Two days later, in the late afternoon, she was spotted again – about 7km from her dead mother; and once again she ran away before the team could catch her. Another two days later, she somehow found her way back to her mother’s body. The rescue team was contacted, but when they tried to capture her, the terrified calf made a run for it once more, covering another 5km before being successfully captured. 

Five kilometres is a very long distance, and a very risky situation indeed for a five-month-old rhino calf as the reserve has several large predators, including lion and hyena, which could easily take down a rhino that small. 

A lost little soul

She was brought to us at The Rhino Orphanage and we named her Mafolodi – Setswana for “survivor”. Lolli was very stressed in the beginning and kept walking around in circles, even when she was blindfolded to minimise her stress. (The orphanage uses blindfolds and earplugs to minimise outside stimuli and, in so doing, reduce the stress experienced by these traumatised orphans.)
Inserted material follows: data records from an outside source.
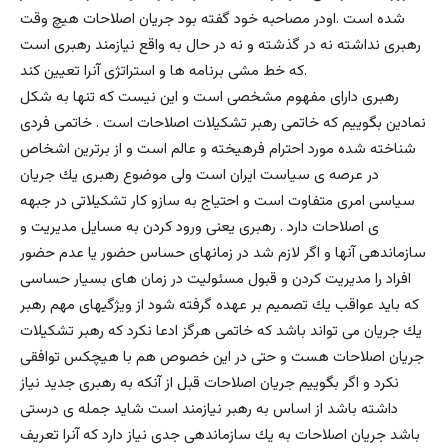
شده است .اودر مصاحبه خود گفته بود جريان اصلاحات هيچ وقت
رهبرى نداشته نه در گذشته و نه در حال به واقع نيازمند رهبرى است
كه خط مشى برنامه ها و استراتژى آنرا تعيين كند.
رهبرى داراى مفهوم مشخصى است و اين نيست كه تنها به شكل
نمادين بگوييم كه خاتمى رهبر تشكيلات اصلاحات است . خاتمى فردى
شناخته شده مورد احترام فرهيخته و عالم است و از برترين اشخاص
در عرصه ى سياست ايران است ولى موضوع رهبرى يك جريان
سياسى امرى متفاوت است و احتياج به سازو كار تشكيلاتى در جبهه
ى اصلاحات دارد . رهبرى يعنى ورود كردن به مسايل مديريت و
سازماندهى آنها و اگر لازم شد در زمانهاى حساس حضور يا عدم حضور
افراد را مديريت كردن و قبول مسئوليت در زمان هاى بسيار حساسى
كه بايد عواقب يك تصميم بر عهده گرفته شود از ويژگيهاى مهم رهبر
يك جريان مى تواند باشد كه خاتمى هرگز ادعا نكرد كه رهبر تشكيلات
جريان اصلاحات هست و حتى در اين خصوص هم با هيچكس توافقى
نكرد و اگر بگوييم جريان اصلاحات قبل از آنكه به رهبرى جديد نياز
داشته باشد از اساس به رهبر نيازمند است شايد جمله ى درستى
باشد جريان اصلاحات به يك سازماندهى جدى نياز دارد كه آنرا تعريف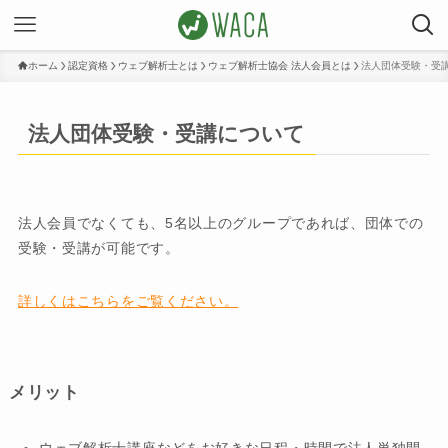
ホーム
認定資格
ウェブ解析士とは
ウェブ解析士協会 法人会員とは
法人団体受験・受
法人団体受験・受講について
法人会員でなくても、5名以上のグループであれば、団体での
受験・受講が可能です。
詳しくはこちらをご覧ください。
メリット
ウェブ解析士講座などをお好きな日程・時間で法人単独開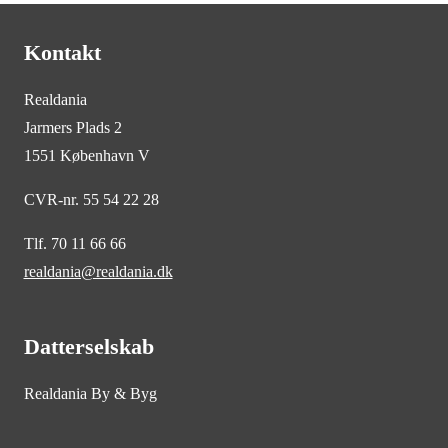
Kontakt
Realdania
Jarmers Plads 2
1551 København V
CVR-nr. 55 54 22 28
Tlf. 70 11 66 66
realdania@realdania.dk
Datterselskab
Realdania By & Byg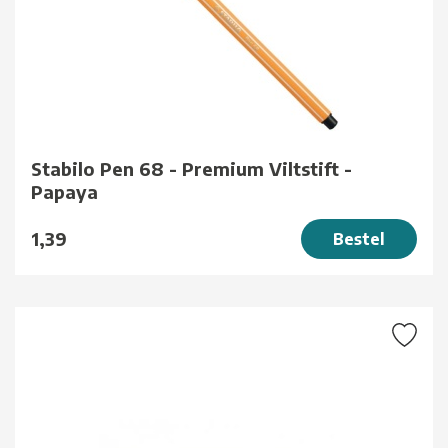
Stabilo Pen 68 - Premium Viltstift -
Papaya
1,39
Bestel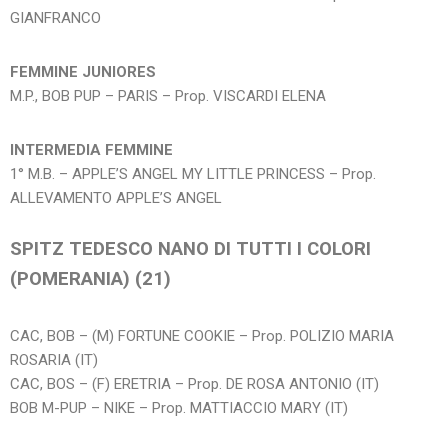
GIANFRANCO
FEMMINE JUNIORES
M.P., BOB PUP – PARIS – Prop. VISCARDI ELENA
INTERMEDIA FEMMINE
1° M.B. – APPLE’S ANGEL MY LITTLE PRINCESS – Prop.
ALLEVAMENTO APPLE’S ANGEL
SPITZ TEDESCO NANO DI TUTTI I COLORI
(POMERANIA) (21)
CAC, BOB – (M) FORTUNE COOKIE – Prop. POLIZIO MARIA
ROSARIA (IT)
CAC, BOS – (F) ERETRIA – Prop. DE ROSA ANTONIO (IT)
BOB M-PUP – NIKE – Prop. MATTIACCIO MARY (IT)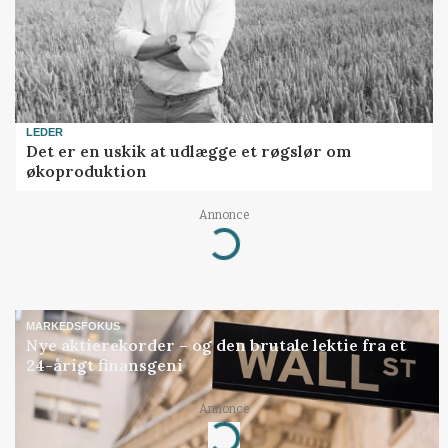
LEDER
Det er en uskik at udlægge et røgslør om
økoproduktion
Annonce
Loading...
MARKEDSFOKUS
Nye aktierekorder – og den brutale lektie fra et
24-årigt finansgeni
Annonce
She was also dehydrated and weak but didn’t want anything to drink. It took 10 very long hours to try and get her onto milk, during which she was fed and rehydrated intravenously. We tried to keep her as calm as possible until she was stronger. 

When we removed the blindfold, we expected all the rage and fear that a wild animal could possibly harbour after such a traumatic event. But, instead, we found only a lost little soul that just wanted anything warm and with a pulse to stay close to for comfort. 

A friend in need

Lolli adapted well to her new home, growing stronger and more confident by the day. First, she trusted her carers enough to venture outside, and then began exploring larger areas. But she must have longed for company of her own age.

Then, just over two weeks after Lolli’s arrival, we were phoned again: this time, a six-week-old rhino calf had been left orphaned, also by poachers, also left by her mother’s side. In the early hours of the morning, the team set out to fetch the calf. She went through the same things Lolli did, from being darted and taken to the orphanage to being blindfolded and encouraged to take milk. Once she was strong enough, the newbie was introduced to Lolli.

The orphaned rhinos have become the best of friends. They went out for a bushwalk together with their carers and had a wonderful time, and Lottie learned how to graze by copying Lolli. It seems like Charlotte sees Lolli as her big sister and copies everything she does. They do everything together, including all the naughty things.